Your objective - Beginning at the line that contains "صعب قد يحدد مسار الأزمة خلال الفترة المقبلة.", return every remaining line of the data below exactly; return nothing before it.
------ Given records
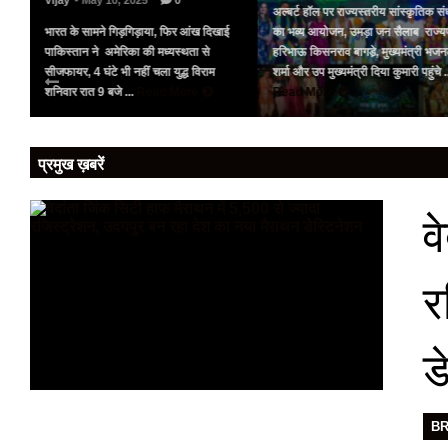
Vijay
- May 10, 2025
0
अल्बर्ट हॉल पर राज्यस्तरीय सांस्कृतिक संध
भारत के सामने गिड़गिड़ाया, फिर आंख दिखाई
का भव्य आयोजन, उमड़ा जन सैलाब राज्य
पर
पाकिस्तान ने अमेरिका की मध्यस्थता से
हरिभाऊ किसनराव बागडे़, मुख्यमंत्री भज
को
सीजफायर, 4 घंटे भी नहीं चला युद्ध विराम
शर्मा और उप मुख्यमंत्री दिया कुमारी पहुंचे .
शनिवार रात 9 बजे ...
Read More
Read More
प्रमुख ख़बरें
व
र
ड
B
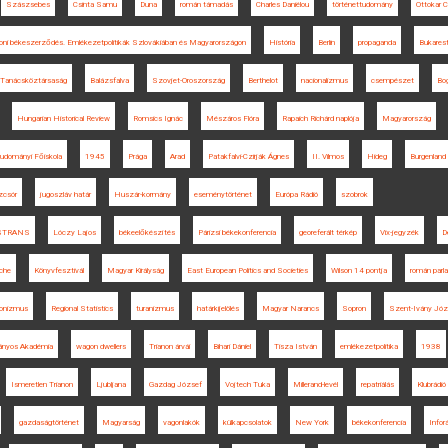
Szászsebes
Csinta Samu
Duna
román támadás
Charles Daniélou
történettudomány
Ottokar C
anoni békeszerződés. Emlékezetpolitikák Szlovákiában és Magyarországon
História
Berlin
propaganda
Bukares
Tanácsköztársaság
Balázsfalva
Szovjet-Oroszország
Berthelot
nacionalizmus
csempészet
Bo
Hungarian Historical Review
Romsics Ignác
Mészáros Flóra
Rapaich Richárd naplója
Magyarország
tudományi Főiskola
1945
Prága
Arad
Patakfalvi-Czirják Ágnes
II. Vilmos
Hideg
Burgenland
zcsór
jugoszláv határ
Huszár-kormány
eseménytörténet
Európa Rádió
szobrok
STRANS
Lóczy Lajos
békeelőkészítés
Párizsi békekonferencia
georeferált térkép
Vix-jegyzék
D
che
Könyvfesztivál
Magyar Királyság
East European Politics and Societies
Wilson 14 pontja
román parl
ionizmus
Regional Statistics
turanizmus
határkijelölés
Magyar Narancs
Sopron
Szent-Ivány Józ
ányos Akadémia
wagon dwellers
Trianon árvái
Bihari Dániel
Tisza István
emlékezetpolitika
1938
Ismeretlen Trianon
Ljubljana
Gazdag József
Vojtech Tuka
Millerand-levél
repatriálás
Klubrádió
gazdaságtörténet
Magyarság
vagonlakók
külkapcsolatok
New York
békekonferencia
Infor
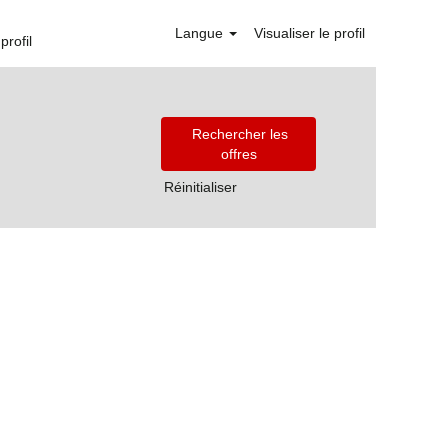
Langue
Visualiser le profil
profil
Réinitialiser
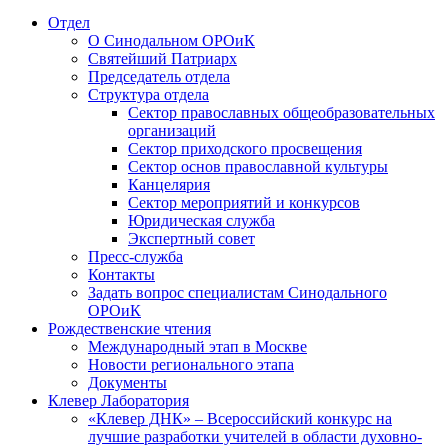
Отдел
О Синодальном ОРОиК
Святейший Патриарх
Председатель отдела
Структура отдела
Сектор православных общеобразовательных
организаций
Сектор приходского просвещения
Сектор основ православной культуры
Канцелярия
Сектор мероприятий и конкурсов
Юридическая служба
Экспертный совет
Пресс-служба
Контакты
Задать вопрос специалистам Синодального
ОРОиК
Рождественские чтения
Международный этап в Москве
Новости регионального этапа
Документы
Клевер Лаборатория
«Клевер ДНК» – Всероссийский конкурс на
лучшие разработки учителей в области духовно-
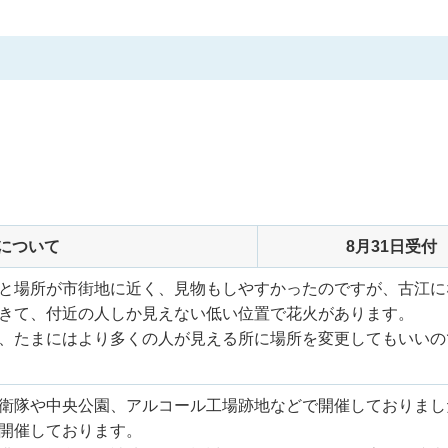
について
8月31日受付
と場所が市街地に近く、見物もしやすかったのですが、古江に
きて、付近の人しか見えない低い位置で花火があります。
、たまにはより多くの人が見える所に場所を変更してもいいの
衛隊や中央公園、アルコール工場跡地などで開催しておりまし
開催しております。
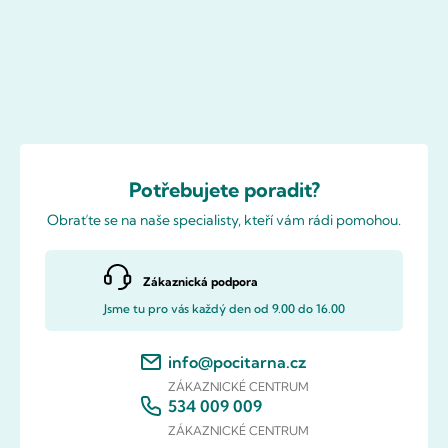
Potřebujete poradit?
Obraťte se na naše specialisty, kteří vám rádi pomohou.
Zákaznická podpora
Jsme tu pro vás každý den od 9.00 do 16.00
info@pocitarna.cz
ZÁKAZNICKÉ CENTRUM
534 009 009
ZÁKAZNICKÉ CENTRUM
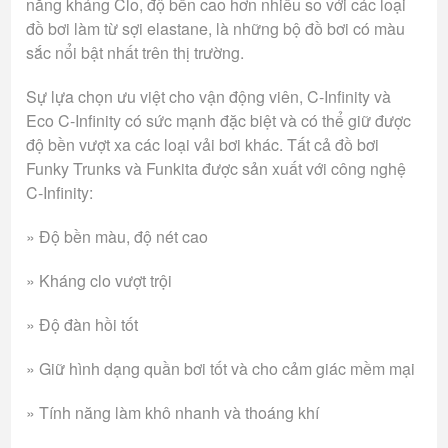
năng kháng Clo, độ bền cao hơn nhiều so với các loại
đồ bơi làm từ sợi elastane, là những bộ đồ bơi có màu
sắc nổi bật nhất trên thị trường.
Sự lựa chọn ưu việt cho vận động viên, C-Infinity và
Eco C-Infinity có sức mạnh đặc biệt và có thể giữ được
độ bền vượt xa các loại vải bơi khác. Tất cả đồ bơi
Funky Trunks và Funkita được sản xuất với công nghệ
C-Infinity:
» Độ bền màu, độ nét cao
» Kháng clo vượt trội
» Độ đàn hồi tốt
» Giữ hình dạng quần bơi tốt và cho cảm giác mềm mại
» Tính năng làm khô nhanh và thoáng khí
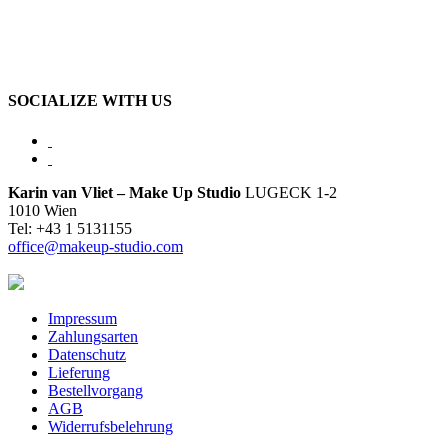
SOCIALIZE WITH US
Karin van Vliet – Make Up Studio
LUGECK 1-2
1010 Wien
Tel: +43 1 5131155
office@makeup-studio.com
Impressum
Zahlungsarten
Datenschutz
Lieferung
Bestellvorgang
AGB
Widerrufsbelehrung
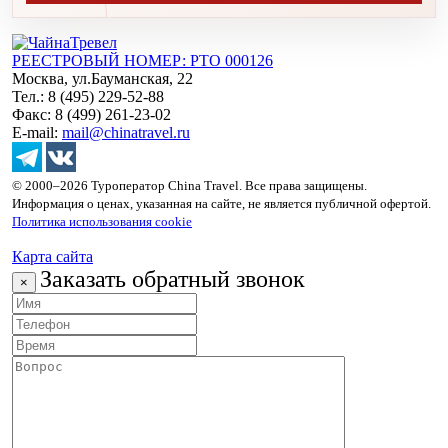
РЕЕСТРОВЫЙ НОМЕР: РТО 000126
Москва, ул.Бауманская, 22
Тел.: 8 (495) 229-52-88
Факс: 8 (499) 261-23-02
E-mail:
mail@chinatravel.ru
© 2000–2026 Туроператор China Travel. Все права защищены.
Информация о ценах, указанная на сайте, не является публичной офертой.
Политика использования cookie
Карта сайта
Заказать обратный звонок
×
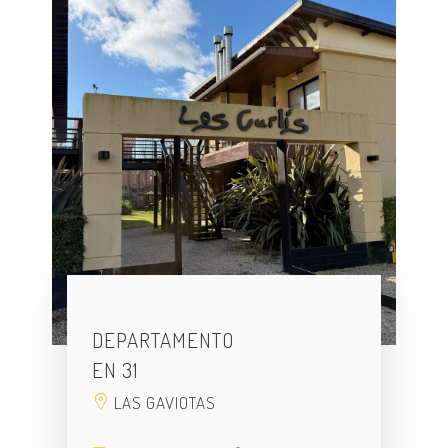
DEPARTAMENTO
EN 31
LAS GAVIOTAS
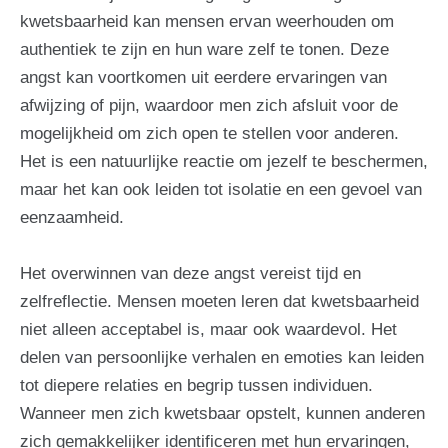
kwetsbaarheid kan mensen ervan weerhouden om
authentiek te zijn en hun ware zelf te tonen. Deze
angst kan voortkomen uit eerdere ervaringen van
afwijzing of pijn, waardoor men zich afsluit voor de
mogelijkheid om zich open te stellen voor anderen.
Het is een natuurlijke reactie om jezelf te beschermen,
maar het kan ook leiden tot isolatie en een gevoel van
eenzaamheid.
Het overwinnen van deze angst vereist tijd en
zelfreflectie. Mensen moeten leren dat kwetsbaarheid
niet alleen acceptabel is, maar ook waardevol. Het
delen van persoonlijke verhalen en emoties kan leiden
tot diepere relaties en begrip tussen individuen.
Wanneer men zich kwetsbaar opstelt, kunnen anderen
zich gemakkelijker identificeren met hun ervaringen,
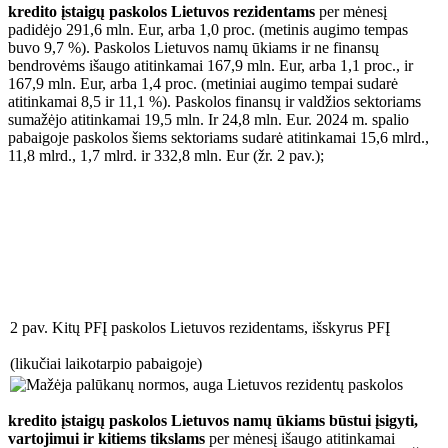
kredito įstaigų paskolos Lietuvos rezidentams
per mėnesį
padidėjo 291,6 mln. Eur, arba 1,0 proc. (metinis augimo tempas
buvo 9,7 %). Paskolos Lietuvos namų ūkiams ir ne finansų
bendrovėms išaugo atitinkamai 167,9 mln. Eur, arba 1,1 proc., ir
167,9 mln. Eur, arba 1,4 proc. (metiniai augimo tempai sudarė
atitinkamai 8,5 ir 11,1 %). Paskolos finansų ir valdžios sektoriams
sumažėjo atitinkamai 19,5 mln. Ir 24,8 mln. Eur. 2024 m. spalio
pabaigoje paskolos šiems sektoriams sudarė atitinkamai 15,6 mlrd.,
11,8 mlrd., 1,7 mlrd. ir 332,8 mln. Eur (žr. 2 pav.);
2 pav. Kitų PFĮ paskolos Lietuvos rezidentams, išskyrus PFĮ
(likučiai laikotarpio pabaigoje)
kredito įstaigų paskolos Lietuvos namų ūkiams būstui įsigyti,
vartojimui ir kitiems tikslams
per mėnesį išaugo atitinkamai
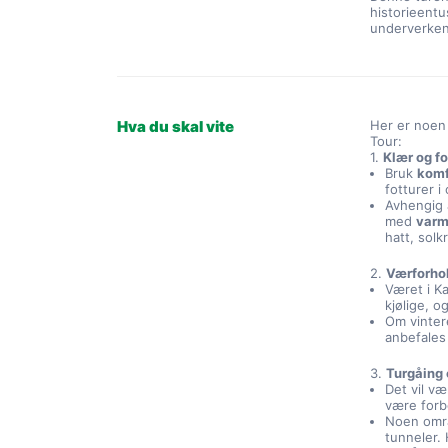
historieentu
underverken
Hva du skal vite
Her er noen 
Tour:
1.
Klær og f
Bruk
komf
fotturer 
Avhengig 
med
varm
hatt, solk
2.
Værforho
Været i K
kjølige, 
Om vinter
anbefales
3.
Turgåing 
Det vil væ
være for
Noen områ
tunneler. 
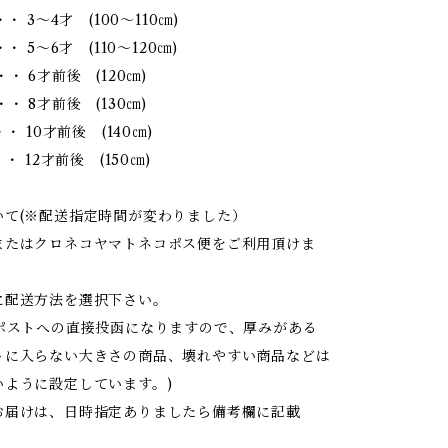
・・ 3～4才 (100～110㎝)
・ 5～6才 (110～120㎝)
・ 6才前後 (120㎝)
・ 8才前後 (130㎝)
・ 10才前後 (140㎝)
・ 12才前後 (150㎝)
いて(※配送指定時間が変わりました）
またはクロネコヤマトネコポス便をご利用頂けま
に配送方法を選択下さい。
はポストへの直接投函になりますので、厚みがある
トに入らない大きさの商品、壊れやすい商品などは
いように設定しています。)
お届けは、日時指定ありましたら備考欄に記載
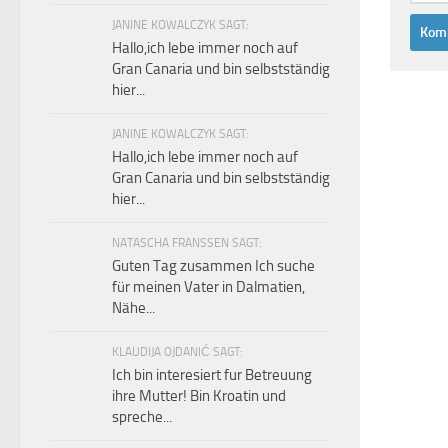
JANINE KOWALCZYK SAGT:
Hallo,ich lebe immer noch auf
Gran Canaria und bin selbstständig
hier...
JANINE KOWALCZYK SAGT:
Hallo,ich lebe immer noch auf
Gran Canaria und bin selbstständig
hier...
NATASCHA FRANSSEN SAGT:
Guten Tag zusammen Ich suche
für meinen Vater in Dalmatien,
Nähe...
KLAUDIJA OJDANIĆ SAGT:
Ich bin interesiert fur Betreuung
ihre Mutter! Bin Kroatin und
spreche...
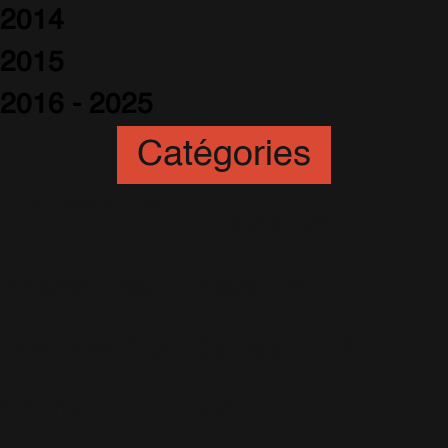
2014
2015
2016 - 2025
Catégories
Animation
(6)
Artistes
(251)
Awards
(265)
Blogs
(24)
Business
(89)
Caritatif
(106)
Charts
(151)
Cinéma
(54)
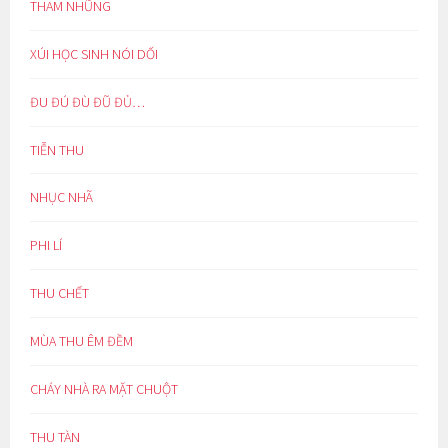
THAM NHŨNG
XÚI HỌC SINH NÓI DỐI
ĐU ĐÚ ĐÙ ĐŨ ĐỦ…
TIỄN THU
NHỤC NHÃ
PHI LÍ
THU CHẾT
MÙA THU ÊM ĐỀM
CHÁY NHÀ RA MẶT CHUỘT
THU TÀN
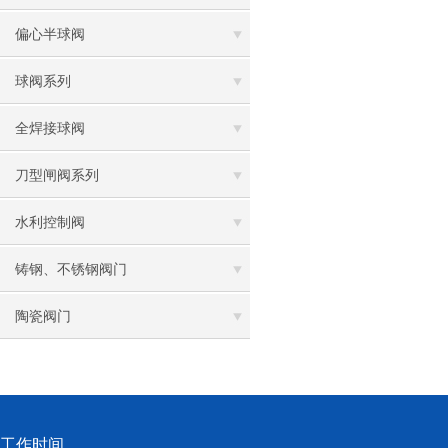
偏心半球阀
球阀系列
全焊接球阀
刀型闸阀系列
水利控制阀
铸钢、不锈钢阀门
陶瓷阀门
工作时间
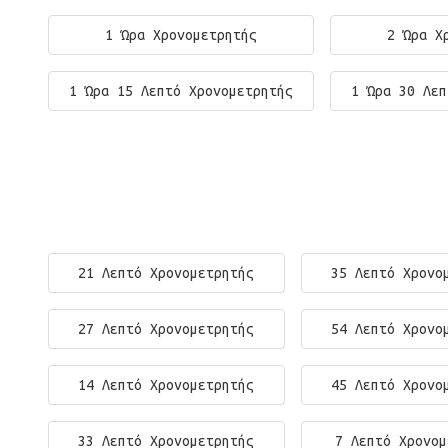
1 Ώρα Χρονομετρητής
2 Ώρα Χ
1 Ώρα 15 Λεπτό Χρονομετρητής
1 Ώρα 30 Λεπ
21 Λεπτό Χρονομετρητής
35 Λεπτό Χρονο
27 Λεπτό Χρονομετρητής
54 Λεπτό Χρονο
14 Λεπτό Χρονομετρητής
45 Λεπτό Χρονο
33 Λεπτό Χρονομετρητής
7 Λεπτό Χρονομ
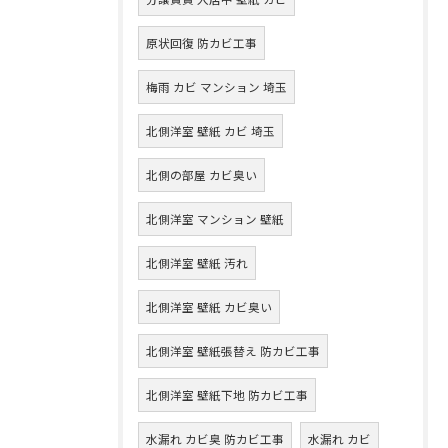
原状回復 防カビ工事
梅雨 カビ マンション 埼玉
北側洋室 壁紙 カビ 埼玉
北側の部屋 カビ臭い
北側洋室 マンション 壁紙
北側洋室 壁紙 汚れ
北側洋室 壁紙 カビ臭い
北側洋室 壁紙張替え 防カビ工事
北側洋室 壁紙下地 防カビ工事
水漏れ カビ臭 防カビ工事
水漏れ カビ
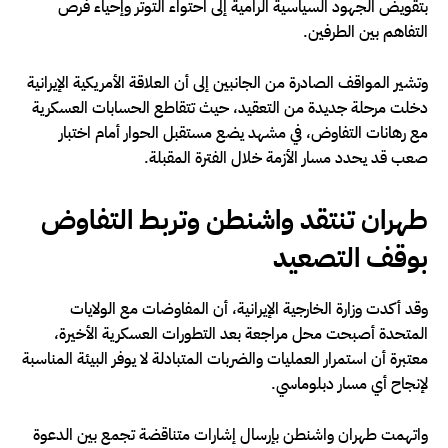
بتقويض الجهود السياسية الرامية إلى احتواء التوتر وإحياء فرص
التفاهم بين الطرفين.
وتشير المواقف الصادرة من الجانبين إلى أن العلاقة الأمريكية الإيرانية
دخلت مرحلة جديدة من التعقيد، حيث تتقاطع الحسابات العسكرية
مع رهانات التفاوض، في مشهد يضع مستقبل الحوار أمام اختبار
صعب قد يحدد مسار الأزمة خلال الفترة المقبلة.
طهران تنتقد واشنطن وتربط التفاوض
بوقف التصعيد
وقد أكدت وزارة الخارجية الإيرانية، أن المفاوضات مع الولايات
المتحدة أصبحت محل مراجعة بعد التطورات العسكرية الأخيرة،
معتبرة أن استمرار العمليات والضربات المتبادلة لا يوفر البيئة المناسبة
لإنجاح أي مسار دبلوماسي.
واتهمت طهران واشنطن بإرسال إشارات متناقضة تجمع بين الدعوة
------------
Task response -
صعب قد يحدد مسار الأزمة خلال الفترة المقبلة.
طهران تنتقد واشنطن وتربط التفاوض
بوقف التصعيد
وقد أكدت وزارة الخارجية الإيرانية، أن المفاوضات مع الولايات
المتحدة أصبحت محل مراجعة بعد التطورات العسكرية الأخيرة،
معتبرة أن استمرار العمليات والضربات المتبادلة لا يوفر البيئة المناسبة
لإنجاح أي مسار دبلوماسي.
واتهمت طهران واشنطن بإرسال إشارات متناقضة تجمع بين الدعوة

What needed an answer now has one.